Ce que cela ne signifie pas
Frère — ceci n’est pas une condamnation de ceux qui ont fait appel au nom traduit pendant des siècles.
𐤉𐤄𐤅𐤄 connaît les cœurs. Il connaît l’intention. Il connaît à qui ils s’adressent — même si l’identifiant a perdu en précision dans la transmission.
Et ceci n’invalide pas des décennies de ton ministère.

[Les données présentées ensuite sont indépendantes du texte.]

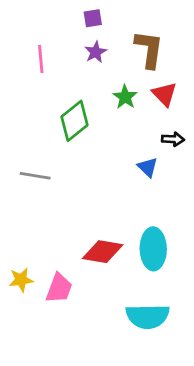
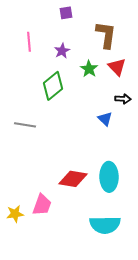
purple star: (96, 52) -> (62, 51), moved
yellow star: (21, 280) -> (15, 214), moved

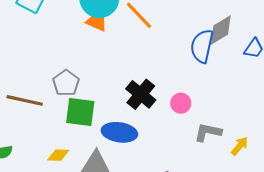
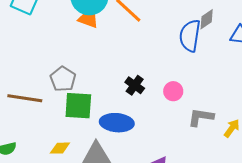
gray diamond: (221, 30) -> (207, 19), size x0.7
black cross: (141, 94) -> (135, 85), size x0.7

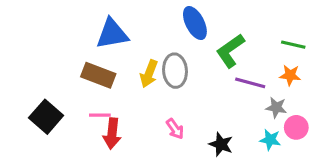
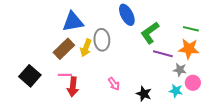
gray ellipse: (175, 71) -> (102, 40), moved
yellow arrow: (149, 74) -> (86, 48), moved
brown rectangle: (98, 75) -> (64, 49), turned -65
orange star: (290, 75) -> (189, 49), size x1.5

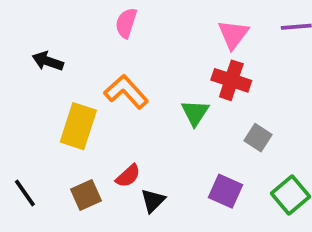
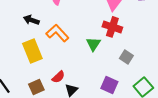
black arrow: (48, 61) -> (31, 20), moved
yellow rectangle: (78, 126) -> (32, 51), turned -40

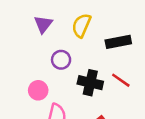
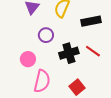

Les âmes que tu as touchées — les vies qui ont changé — cela est réel et irréversible.
Mais il y a une différence entre opérer avec une précision réduite et opérer avec l’identifiant correct.
Tu le sais toi-même — lorsque tu pries pour un patient précis, tu utilises son nom correct. Non un surnom traduit de quatrième génération.
Le texte dit qu’il y a un nom spécifique. Que ce nom est au-dessus de tout nom. Qu’à ce nom tout genou fléchit.
Ce nom est 𐤉𐤄𐤅𐤔𐤅𐤏.
La question que le texte laisse
Si l’altération du nom a été systématique — cinq transformations en cinq siècles jusqu’à produire un identifiant entièrement nouveau —
Était-ce un accident ?
Daniel 7:25 dit que la petite corne « pensera à changer les temps et la loi. »
Le nom a été changé. Le jour d’adoration a été changé — Constantin au IVᵉ siècle, officialisé au Concile de Laodicée en l’an 364 de notre ère.
Ce ne sont pas des coïncidences indépendantes. Ce sont des mouvements du même schéma.
Et Apocalypse 18:4 dit :
« Sortez du milieu d’elle, mon peuple, afin de ne pas participer à ses péchés. »
Le second exode n’est pas géographique. C’est un retour au texte original. Un retour au nom original. Un retour à 𐤉𐤄𐤅𐤔𐤅𐤏.
Et toi — qui as déjà le texte entre les mains et qui l’aimes — tu es plus près de ce retour que quiconque.